Reputation: 1
I just started learning C and one of my assignment is asking me to ask user enter a character twice. Each time user enters a character, the program will give user a response. The problem I am having right now is that every time the user enters a character, the program stops to proceed to the next question. Can someone help me?
#include <stdio.h>
int main()
{
char reply,reply2;
printf("Are you an engineering major (Y/N)? ");
scanf("%c",&reply);
if (reply == 'y' || reply =='Y')
{
printf("Hey, you're an engineering major");
}
if (reply == 'n' || reply == 'N')
{
printf("You are not an engineering major");
}
printf("Are you a freshman (Y/N)?");
scanf("%c",&reply2);
if (reply2 == 'y' || reply2 =='Y')
{
printf("Hey, you're a freshman");
}
if (reply2 == 'n' || reply2 == 'N')
{
printf("You are not a freshman");
}
return 0;
}
Upvotes: 0
Views: 266
Reputation: 92424
Most likely the problem is a trap that a lot of newbies fall into: none of your printed strings have a newline. You need to add \n
to the end of your strings, as in printf("You are not a freshman\n");
The reason is that typically stdout
(the stream where printf
writes its text to) is line buffered. This means that it buffers all text until it either sees a newline or is forced to flush its contents via fflush
. Only then the text that was buffered up to this point appears on screen.
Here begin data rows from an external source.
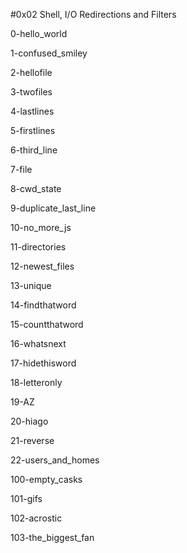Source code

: #0x02 Shell, I/O Redirections and Filters

0-hello_world

1-confused_smiley

2-hellofile

3-twofiles

4-lastlines

5-firstlines

6-third_line

7-file

8-cwd_state

9-duplicate_last_line

10-no_more_js

11-directories

12-newest_files

13-unique

14-findthatword

15-countthatword

16-whatsnext

17-hidethisword

18-letteronly

19-AZ

20-hiago

21-reverse

22-users_and_homes

100-empty_casks

101-gifs

102-acrostic

103-the_biggest_fan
Edit: Your second problem is that the scanf
format "%c"
reads any character. (I'm not sure whether it's line buffered as well, but its behaviour looks a bit like it.) Your first call scanf("%c",&reply)
reads the y
or n
character but leaves the newline from pressing enter still in the stream. Your second call scanf("%c",&reply2)
then reads the newline which was still in the stream (you can see that by doing a printf("%d\n", reply2);
which will print 10
). To fix that, use the format string " %c"
(notice the space!) which tells scanf
to ignore whitespace.
Also, you should handle unexpected input:
if (reply == 'y' || reply =='Y')
{
printf("Hey, you're an engineering major.\n");
}
else if (reply == 'n' || reply == 'N')
{
printf("You are not an engineering major.\n");
}
else
{
printf("I don't understand the answer '%c'.\n", reply);
}
(Exercise: implement that logic using switch
instead of if/else if/else
;-)
Upvotes: 3
Reputation: 20242
You need to add \n
at the end of your printf
s to make your output more cleaner and understandable.Also add a space before the %c
in the second scanf
.This is done because scanf does not consume the \n
character after you enter the first character.As the Enter key
(\n
) is also a character,it gets consumed by the second scanf
.The space before the %c
will
discard all blanks like spaces.
Upvotes: 0
Reputation: 3209
Change
scanf("%c",&reply2);
to
scanf(" %c",&reply2);
This will tell scanf to skip all the whitespace characters and read the first non-whitespace char. Otherwise, there will be a newline character \n
read onto the reply2 variable. See also this answer.
Upvotes: 0
Reputation: 1123
What's happening here is that you're only reading one character with the first scanf call, but in order to input this you would have to type y or n, and then press enter. The enter is registered as another character on the input stream, a newline, but because the first scanf call reads only one character its still in the stream when it is called for the second time. This leads to reply2 = '\n', skipping your if statements and terminating the program.